## RECORDS PROVIDED:
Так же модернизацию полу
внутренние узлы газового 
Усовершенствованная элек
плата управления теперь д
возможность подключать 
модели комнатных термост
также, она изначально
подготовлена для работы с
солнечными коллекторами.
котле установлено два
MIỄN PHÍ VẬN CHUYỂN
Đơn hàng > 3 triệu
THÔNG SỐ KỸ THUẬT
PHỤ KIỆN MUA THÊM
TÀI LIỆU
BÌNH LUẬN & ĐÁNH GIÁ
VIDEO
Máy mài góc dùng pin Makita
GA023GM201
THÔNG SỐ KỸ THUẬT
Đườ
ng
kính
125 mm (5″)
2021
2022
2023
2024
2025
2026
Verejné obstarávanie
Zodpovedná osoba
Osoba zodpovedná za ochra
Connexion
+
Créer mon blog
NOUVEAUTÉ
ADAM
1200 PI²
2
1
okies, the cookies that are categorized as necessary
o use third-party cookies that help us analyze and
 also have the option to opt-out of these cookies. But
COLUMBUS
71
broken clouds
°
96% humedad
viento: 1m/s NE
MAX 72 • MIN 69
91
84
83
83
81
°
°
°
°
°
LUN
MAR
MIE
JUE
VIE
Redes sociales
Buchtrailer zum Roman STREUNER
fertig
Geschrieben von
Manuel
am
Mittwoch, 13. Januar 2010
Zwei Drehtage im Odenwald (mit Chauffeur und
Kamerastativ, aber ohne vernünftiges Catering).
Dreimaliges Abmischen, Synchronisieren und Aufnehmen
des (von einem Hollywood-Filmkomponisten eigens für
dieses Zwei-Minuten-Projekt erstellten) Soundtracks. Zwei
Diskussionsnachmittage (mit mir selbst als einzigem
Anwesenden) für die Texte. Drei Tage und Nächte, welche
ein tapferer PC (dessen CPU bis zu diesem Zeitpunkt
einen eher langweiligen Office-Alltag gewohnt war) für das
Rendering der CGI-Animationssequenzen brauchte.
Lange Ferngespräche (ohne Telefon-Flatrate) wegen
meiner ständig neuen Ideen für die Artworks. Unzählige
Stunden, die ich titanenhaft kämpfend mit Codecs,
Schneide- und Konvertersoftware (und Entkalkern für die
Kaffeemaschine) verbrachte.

## WORK TASK:
Retype the listing. Match it exactly.

## EXERCISE RESPONSE:
Так же модернизацию полу
внутренние узлы газового 
Усовершенствованная элек
плата управления теперь д
возможность подключать 
модели комнатных термост
также, она изначально
подготовлена для работы с
солнечными коллекторами.
котле установлено два
MIỄN PHÍ VẬN CHUYỂN
Đơn hàng > 3 triệu
THÔNG SỐ KỸ THUẬT
PHỤ KIỆN MUA THÊM
TÀI LIỆU
BÌNH LUẬN & ĐÁNH GIÁ
VIDEO
Máy mài góc dùng pin Makita
GA023GM201
THÔNG SỐ KỸ THUẬT
Đườ
ng
kính
125 mm (5″)
2021
2022
2023
2024
2025
2026
Verejné obstarávanie
Zodpovedná osoba
Osoba zodpovedná za ochra
Connexion
+
Créer mon blog
NOUVEAUTÉ
ADAM
1200 PI²
2
1
okies, the cookies that are categorized as necessary
o use third-party cookies that help us analyze and
 also have the option to opt-out of these cookies. But
COLUMBUS
71
broken clouds
°
96% humedad
viento: 1m/s NE
MAX 72 • MIN 69
91
84
83
83
81
°
°
°
°
°
LUN
MAR
MIE
JUE
VIE
Redes sociales
Buchtrailer zum Roman STREUNER
fertig
Geschrieben von
Manuel
am
Mittwoch, 13. Januar 2010
Zwei Drehtage im Odenwald (mit Chauffeur und
Kamerastativ, aber ohne vernünftiges Catering).
Dreimaliges Abmischen, Synchronisieren und Aufnehmen
des (von einem Hollywood-Filmkomponisten eigens für
dieses Zwei-Minuten-Projekt erstellten) Soundtracks. Zwei
Diskussionsnachmittage (mit mir selbst als einzigem
Anwesenden) für die Texte. Drei Tage und Nächte, welche
ein tapferer PC (dessen CPU bis zu diesem Zeitpunkt
einen eher langweiligen Office-Alltag gewohnt war) für das
Rendering der CGI-Animationssequenzen brauchte.
Lange Ferngespräche (ohne Telefon-Flatrate) wegen
meiner ständig neuen Ideen für die Artworks. Unzählige
Stunden, die ich titanenhaft kämpfend mit Codecs,
Schneide- und Konvertersoftware (und Entkalkern für die
Kaffeemaschine) verbrachte.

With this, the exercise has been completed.